What is required: From the line that includes "X0060078Y0153509D03*" to the closing line of the data, please transcribe every line exactly and add nothing.

===== Supplied entries =====

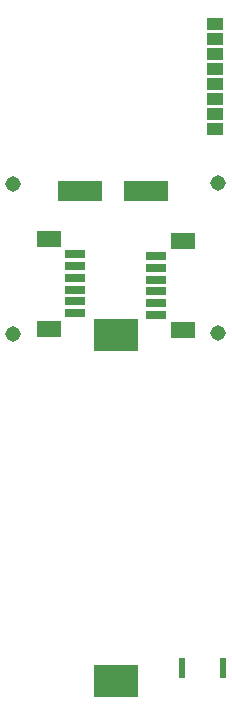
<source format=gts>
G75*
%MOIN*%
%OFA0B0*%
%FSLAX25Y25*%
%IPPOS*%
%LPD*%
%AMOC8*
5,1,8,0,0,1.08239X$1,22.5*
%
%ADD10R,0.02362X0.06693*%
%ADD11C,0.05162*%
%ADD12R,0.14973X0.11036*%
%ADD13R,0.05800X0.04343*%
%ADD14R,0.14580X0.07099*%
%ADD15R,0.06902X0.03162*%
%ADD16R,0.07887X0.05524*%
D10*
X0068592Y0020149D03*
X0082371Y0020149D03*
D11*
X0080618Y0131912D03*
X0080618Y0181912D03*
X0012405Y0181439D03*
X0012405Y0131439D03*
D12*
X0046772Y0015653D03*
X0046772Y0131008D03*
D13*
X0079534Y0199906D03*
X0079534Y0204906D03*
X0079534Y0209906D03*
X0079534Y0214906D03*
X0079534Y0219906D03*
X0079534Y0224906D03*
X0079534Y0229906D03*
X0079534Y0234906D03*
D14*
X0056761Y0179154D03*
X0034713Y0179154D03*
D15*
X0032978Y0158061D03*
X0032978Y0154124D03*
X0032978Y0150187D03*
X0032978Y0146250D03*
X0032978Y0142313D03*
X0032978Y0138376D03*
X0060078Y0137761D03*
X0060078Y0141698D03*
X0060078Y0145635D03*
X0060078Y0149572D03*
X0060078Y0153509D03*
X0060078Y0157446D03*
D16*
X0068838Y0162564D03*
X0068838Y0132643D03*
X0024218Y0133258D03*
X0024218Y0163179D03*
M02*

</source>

=====

Output of the exercise:
X0060078Y0153509D03*
X0060078Y0157446D03*
D16*
X0068838Y0162564D03*
X0068838Y0132643D03*
X0024218Y0133258D03*
X0024218Y0163179D03*
M02*

</source>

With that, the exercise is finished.